Timothy jumped into bed that night certain that the bad dreams were behind him. Today had gone so well with so many people that cared about him, that the burning hair and the standing millipede seemed like a memory from another lifetime. He flipped through his notebook, his mind’s eye pulling up drawings made long ago from behind others he’d made more recently. A tear rolled down his cheek as he remembered the boy he was when he drew some of them; his mother, his siblings, they were good memories.
He pulled one drawing after another into his mind, before lovingly filing them back away, but as he did, an image he didn’t remember drawing began to ask for his attention. Timothy tried to ignore it, he knew so many he wanted to remember first, but the more he tried to focus on others, the louder this drawing demanded to be let out. Timothy finally relented and considered the unruly image. It was familiar somehow, but he couldn’t quite remember drawing it; the sharp scent of burnt hair suddenly filled the air around him.
Timothy threw his most prized possession across the room and hid beneath his covers. He couldn’t believe it. There, buried in drawings he could have only made years ago and covered with dozens since, had been the silhouette of the standing millipede figure. And not just once, it was in dozens of pages, perhaps every last one if he had the courage to check them all. How could it be? He hadn’t even had the time to draw that terrible thing. In fact, he hadn’t drawn today at all, and he’d only first seen it last night! Now that he thought of it, he was sure he hadn’t taken the notebook with him to the asylum, so how did it get there? One thing was certain, the peaceful night’s rest Timothy had looked forward to, would not be coming tonight.
Though the townsfolk worked feverishly to find and free any survivors from the smoldering remains of the asylum, it had become clear that, that time had come and gone. Every man woman and child out there now knew that anything they found at this point would be burnt beyond hope if not entirely ash. Most of the walls and even some sections of the roof remained, but the façade only served to hide the true horror of what happened there the night before.
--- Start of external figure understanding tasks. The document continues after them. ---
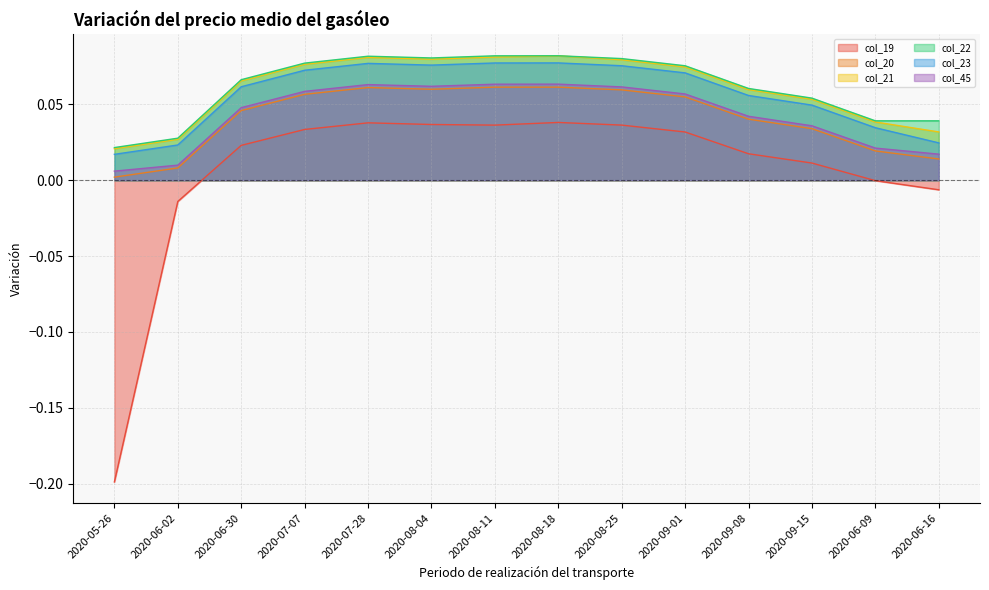

Where is the first local minimum for col_22?

2020-08-04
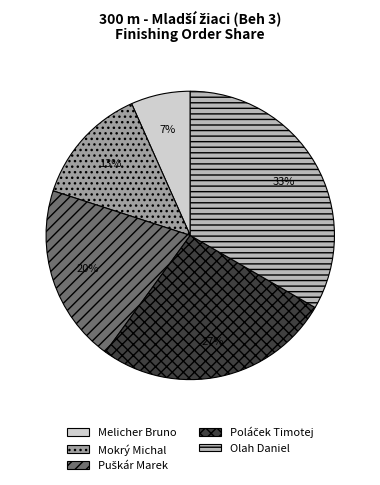

Combined, do Melicher Bruno and Olah Daniel account for over 50%?

No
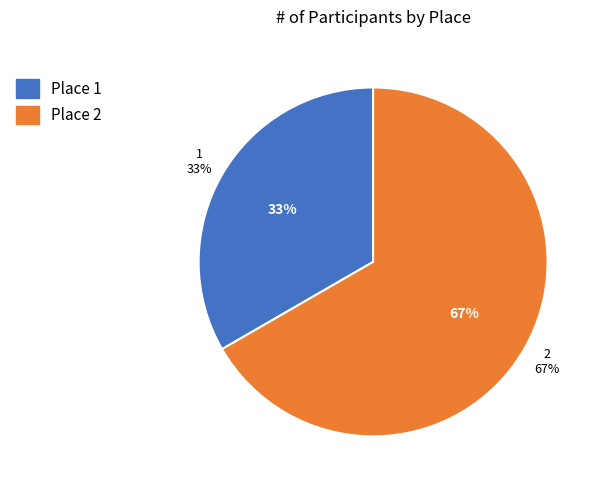

What is the smallest slice in the pie chart?

1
The interior of the asylum had been utterly gutted by the blaze. Worse, the skeletons or charred remains of every last resident lay in heaps or still chained to the walls outside of their rooms. No one could say how they had gotten there, but it was as if someone decorated the halls of the asylum with their living victims before setting the building ablaze. And something else no one could explain; the image of what could only be described as a millipede standing upright was drawn in soot above each of the bodies, along with the words “Cleanse the asylum, prepare for his arrival”.
The staff on hand that night was thin but fared no better. Everyone that had been working that evening had died in the fire, including Timothy’s favorite, Mae. Saddest of all, outside, his leg lodged under fallen debris, the notebook his mother gave him still clutched in his right hand, lay Timothy. When they first found him, he looked to be fine, but when they rolled him over, his entire left side was scorched to the bone.
It’s been more than 30 years and what is left of the building still stands. Be it for fear, a sense of respect or both, no one has dared to set foot in the there since. That said, some now claim to hear noises coming from the old asylum. And others even claim to have seen a shadow lurking on the outskirts of Bravado… a shadow of what witnesses describe as “a millipede that stands like a man.”